King of Qatna
- Reign: c. 1783 – c. 1772 BC
- Predecessor: Amut-pi'el I
- Successor: Amut-pi'el II
- Died: c. 1772 BC
- Issue: Amut-pi'el II Dam-Hurasi

= Ishi-Addu =

Ishi-Addu or Išḫi-Addu (died c. 1772 BC) was king of Qatna in the first half of the 18th century BC during the early Middle Bronze IIA (c. 1820-1630 BC).

He is known for his correspondences with Shamshi-Adad I of the Kingdom of Upper Mesopotamia who was his closest ally. Qatna was at its height during Ishi-Addu's reign, which was, however, plagued with revolts in the southern parts of the kingdom and with constant war with Yamhad, Qatna's northern neighbour.

==Reign==
When his reign began is uncertain; he succeeded Amut-pi'el I, who is most likely his father. Ishi-Addu is mainly known from his correspondences with Mari for a period of six years between c. 1783–1778 BC.

Qatna was at its apex during the reign of Ishi-Addu. In the South, he was the overlord of Hazor. In the west, he influenced the many kingdoms of Amurru which controlled the central Levantine coast between Byblos and Ugarit acknowledged his authority. Ishi-Addu was a close ally of Shamshi-Adad I of the Kingdom of Upper Mesopotamia who conquered Mari and installed his son Yasmah-Adad on its throne. The alliance between Qatna and Assyria was concluded shortly after Yasmah-Adad installation; it was cemented by the marriage of Dam-Ḫuraṣi, Ishi-Addu's daughter, to Yasmah-Adad around 1782 BC. The dowry of Qatna's princess was huge and Ishi-Addu demanded his vassals to contribute; a tablet discovered in Hazor contains orders from Qatna for the providing of large quantities of commodities such as textiles, objects made of precious metals and weapons.

Since early in their history, Qatna and Yamhad shared a hostile relation; the situation worsened during Ishi-Addu's reign and evolved into border warfare. Qatna occupied the city of Parga in the region of Hamath for a while before Sumu-Epuh of Yamhad retook it. In the south, Ishi-Addu faced a general rebellion; after petitions by Qatna, Shamshi-Adad I sent an army to help Ishi-Addu dealing with the rebellion. Shamshi-Adad I planned to send an army of 20,000 soldiers and for his son Yasmah-Adad to lend them leadership, but these plans could not be realized. Instead, a much more modest army was sent under command from generals who were put in the service of Ishi-Addu around 1781 BC. The Assyrian troops avoided engaging Yamhad and did not participate in its war with Qatna while Ishi-Addu took up residence in Qadeš to oversee the suppression of the rebellion, which apparently was supported by Yamhad. A fortress near Lake Homs was named after the king "Dur-Ishi-Addu".
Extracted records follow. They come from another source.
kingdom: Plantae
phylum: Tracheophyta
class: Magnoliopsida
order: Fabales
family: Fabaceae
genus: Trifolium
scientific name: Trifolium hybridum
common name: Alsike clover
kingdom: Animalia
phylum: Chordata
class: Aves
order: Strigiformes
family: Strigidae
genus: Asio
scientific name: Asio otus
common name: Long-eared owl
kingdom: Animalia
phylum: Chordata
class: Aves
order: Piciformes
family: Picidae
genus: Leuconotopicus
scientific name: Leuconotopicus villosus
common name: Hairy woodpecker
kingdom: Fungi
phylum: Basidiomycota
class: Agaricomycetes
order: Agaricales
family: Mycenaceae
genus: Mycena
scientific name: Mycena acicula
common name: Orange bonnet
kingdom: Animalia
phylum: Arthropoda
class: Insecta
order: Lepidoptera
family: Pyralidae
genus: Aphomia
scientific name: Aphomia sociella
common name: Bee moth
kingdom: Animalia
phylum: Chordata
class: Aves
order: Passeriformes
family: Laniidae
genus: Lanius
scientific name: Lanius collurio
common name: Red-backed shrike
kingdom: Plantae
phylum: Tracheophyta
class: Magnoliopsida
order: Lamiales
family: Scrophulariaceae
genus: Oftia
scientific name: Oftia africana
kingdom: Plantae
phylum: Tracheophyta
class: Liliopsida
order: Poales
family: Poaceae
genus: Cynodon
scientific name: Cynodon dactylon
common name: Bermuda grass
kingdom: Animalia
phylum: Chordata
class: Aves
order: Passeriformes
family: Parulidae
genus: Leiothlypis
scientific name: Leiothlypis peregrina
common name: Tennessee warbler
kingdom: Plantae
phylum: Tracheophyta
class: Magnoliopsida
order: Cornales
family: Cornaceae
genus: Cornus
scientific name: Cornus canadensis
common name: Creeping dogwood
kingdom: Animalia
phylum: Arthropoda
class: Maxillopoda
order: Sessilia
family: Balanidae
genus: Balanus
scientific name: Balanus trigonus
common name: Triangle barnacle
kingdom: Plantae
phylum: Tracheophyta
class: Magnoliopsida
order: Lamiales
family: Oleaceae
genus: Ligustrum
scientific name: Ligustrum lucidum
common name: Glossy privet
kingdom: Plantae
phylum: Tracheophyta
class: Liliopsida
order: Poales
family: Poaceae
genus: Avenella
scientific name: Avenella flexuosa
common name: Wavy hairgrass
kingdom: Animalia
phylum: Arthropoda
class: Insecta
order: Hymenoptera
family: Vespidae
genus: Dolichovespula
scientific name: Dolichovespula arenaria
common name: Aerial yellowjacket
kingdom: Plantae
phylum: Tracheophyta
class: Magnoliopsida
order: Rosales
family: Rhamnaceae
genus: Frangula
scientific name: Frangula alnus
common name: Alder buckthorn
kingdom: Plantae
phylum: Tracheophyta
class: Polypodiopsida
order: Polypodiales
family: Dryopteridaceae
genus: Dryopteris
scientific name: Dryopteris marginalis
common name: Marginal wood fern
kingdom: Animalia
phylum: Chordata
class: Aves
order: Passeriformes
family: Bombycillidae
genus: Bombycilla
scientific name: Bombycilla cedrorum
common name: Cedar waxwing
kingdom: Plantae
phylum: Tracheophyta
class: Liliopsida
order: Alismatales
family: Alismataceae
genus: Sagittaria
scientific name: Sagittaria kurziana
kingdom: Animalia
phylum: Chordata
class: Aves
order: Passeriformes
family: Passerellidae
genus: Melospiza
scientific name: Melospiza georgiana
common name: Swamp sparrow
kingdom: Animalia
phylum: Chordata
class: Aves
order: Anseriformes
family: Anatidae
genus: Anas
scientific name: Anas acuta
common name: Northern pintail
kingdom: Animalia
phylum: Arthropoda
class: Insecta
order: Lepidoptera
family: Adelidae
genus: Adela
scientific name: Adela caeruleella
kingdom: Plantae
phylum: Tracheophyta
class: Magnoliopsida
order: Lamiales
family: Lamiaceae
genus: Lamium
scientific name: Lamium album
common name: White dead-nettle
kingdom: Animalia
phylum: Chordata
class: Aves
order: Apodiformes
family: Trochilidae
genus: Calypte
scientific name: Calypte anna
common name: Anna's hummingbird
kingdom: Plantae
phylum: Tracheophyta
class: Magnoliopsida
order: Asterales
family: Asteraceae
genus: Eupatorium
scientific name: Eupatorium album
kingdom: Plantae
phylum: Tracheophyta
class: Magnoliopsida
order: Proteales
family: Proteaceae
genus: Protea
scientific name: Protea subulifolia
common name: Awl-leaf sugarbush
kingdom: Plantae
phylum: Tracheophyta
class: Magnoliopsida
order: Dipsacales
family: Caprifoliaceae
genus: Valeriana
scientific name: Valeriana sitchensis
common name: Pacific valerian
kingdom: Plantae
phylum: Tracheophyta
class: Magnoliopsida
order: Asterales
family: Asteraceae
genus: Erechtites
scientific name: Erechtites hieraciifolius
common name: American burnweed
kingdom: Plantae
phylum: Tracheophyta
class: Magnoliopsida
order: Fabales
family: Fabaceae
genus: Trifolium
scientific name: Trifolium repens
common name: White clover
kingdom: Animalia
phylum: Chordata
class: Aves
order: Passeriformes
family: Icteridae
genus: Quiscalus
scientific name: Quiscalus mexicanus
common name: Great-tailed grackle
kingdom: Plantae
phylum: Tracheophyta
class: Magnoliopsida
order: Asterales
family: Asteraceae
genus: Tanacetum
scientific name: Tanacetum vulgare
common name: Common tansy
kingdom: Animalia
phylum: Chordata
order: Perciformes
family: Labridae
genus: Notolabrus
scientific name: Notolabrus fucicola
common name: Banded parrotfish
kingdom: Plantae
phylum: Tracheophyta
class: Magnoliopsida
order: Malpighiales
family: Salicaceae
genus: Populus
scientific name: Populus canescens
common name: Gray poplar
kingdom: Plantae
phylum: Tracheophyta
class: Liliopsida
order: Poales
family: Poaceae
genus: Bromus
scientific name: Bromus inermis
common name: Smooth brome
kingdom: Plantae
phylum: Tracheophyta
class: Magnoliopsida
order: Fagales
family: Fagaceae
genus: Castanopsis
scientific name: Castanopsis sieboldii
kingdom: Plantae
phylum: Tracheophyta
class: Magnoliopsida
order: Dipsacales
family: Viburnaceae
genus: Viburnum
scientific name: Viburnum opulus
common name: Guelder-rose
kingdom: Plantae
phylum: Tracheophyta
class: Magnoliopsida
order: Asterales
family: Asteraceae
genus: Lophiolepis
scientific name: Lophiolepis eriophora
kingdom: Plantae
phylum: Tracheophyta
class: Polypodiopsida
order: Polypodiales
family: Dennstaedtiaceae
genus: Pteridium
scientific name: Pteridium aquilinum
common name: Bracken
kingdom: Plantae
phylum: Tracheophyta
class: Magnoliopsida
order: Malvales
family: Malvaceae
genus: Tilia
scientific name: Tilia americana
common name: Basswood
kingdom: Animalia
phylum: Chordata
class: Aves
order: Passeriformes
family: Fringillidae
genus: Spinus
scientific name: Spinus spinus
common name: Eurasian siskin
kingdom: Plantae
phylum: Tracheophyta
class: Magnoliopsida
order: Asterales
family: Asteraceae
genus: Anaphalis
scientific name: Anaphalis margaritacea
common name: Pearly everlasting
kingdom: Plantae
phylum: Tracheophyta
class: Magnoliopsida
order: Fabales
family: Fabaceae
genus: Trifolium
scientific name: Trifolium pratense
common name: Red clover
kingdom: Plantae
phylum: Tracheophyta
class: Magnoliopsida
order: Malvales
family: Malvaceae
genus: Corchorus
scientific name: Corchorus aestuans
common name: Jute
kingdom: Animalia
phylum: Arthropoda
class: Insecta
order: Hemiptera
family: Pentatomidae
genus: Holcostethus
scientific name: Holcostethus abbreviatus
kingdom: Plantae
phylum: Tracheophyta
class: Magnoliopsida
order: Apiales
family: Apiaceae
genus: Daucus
The archive of Mari contains many letters from Ishi-Addu to Shamshi-Adad and his sons; in one of them, the king of Qatna tried to persuade Yasmah-Adad to join him in conquering three cities, telling his son in law that a big booty awaits them. There was also an incident where Yasmah-Adad detained messengers from Qatna causing Shamshi-Adad to write a sharp letter to his son ordering him to release the messengers. After four years in the service of Qatna, Shamshi-Adad I ordered his troops back and it might be connected to a peace treaty between Assyria and Yarim-Lim I, son of Sumu-Epuh; Ishi-Addu, who in the past declared that "even if Shamshi-Adad would conclude peace with Sumu-epuh, I will never make peace with Sumu-epuh, as long as I live!", was delivered a heavy blow. The sources of Mari are silent on how the king dealt with the situation that resulted from Shamshi-Adad's peace with Yamhad, and by the time they resumed mentioning Qatna around 1772 BC, Ishi-Addu was dead and succeeded by his son Amut-pi'el II.

==Personality==
Judging by his letters, the king had a great ability to whine whenever he felt insulted. Shortly after Shamshi-Adad I's death, tension between Ishi-Addu and the Assyrian king's eldest son Ishme-Dagan I occurred. The king of Assyria asked for two horses from Qatna, and it seems that Ishi-Addu asked for something in return, but Ishme-Dagan sent a small amount of the horses' real value and seems to not have met Ishi-Addu's request causing the latter to write an angry message, which was apparently intercepted in Mari by Yasmah-Adad who had interest in keeping his brother and father in law at peace. His letters concerning his daughter also reveal a man capable of compassion; he wrote Yasmah-Adad: "I am placing in your lap my flesh and my future. Your maid I have given you, may God prove her attractive to you. I am placing in your lap my flesh and my future, for this throne ('house') has now become yours and Mari's has now become mine".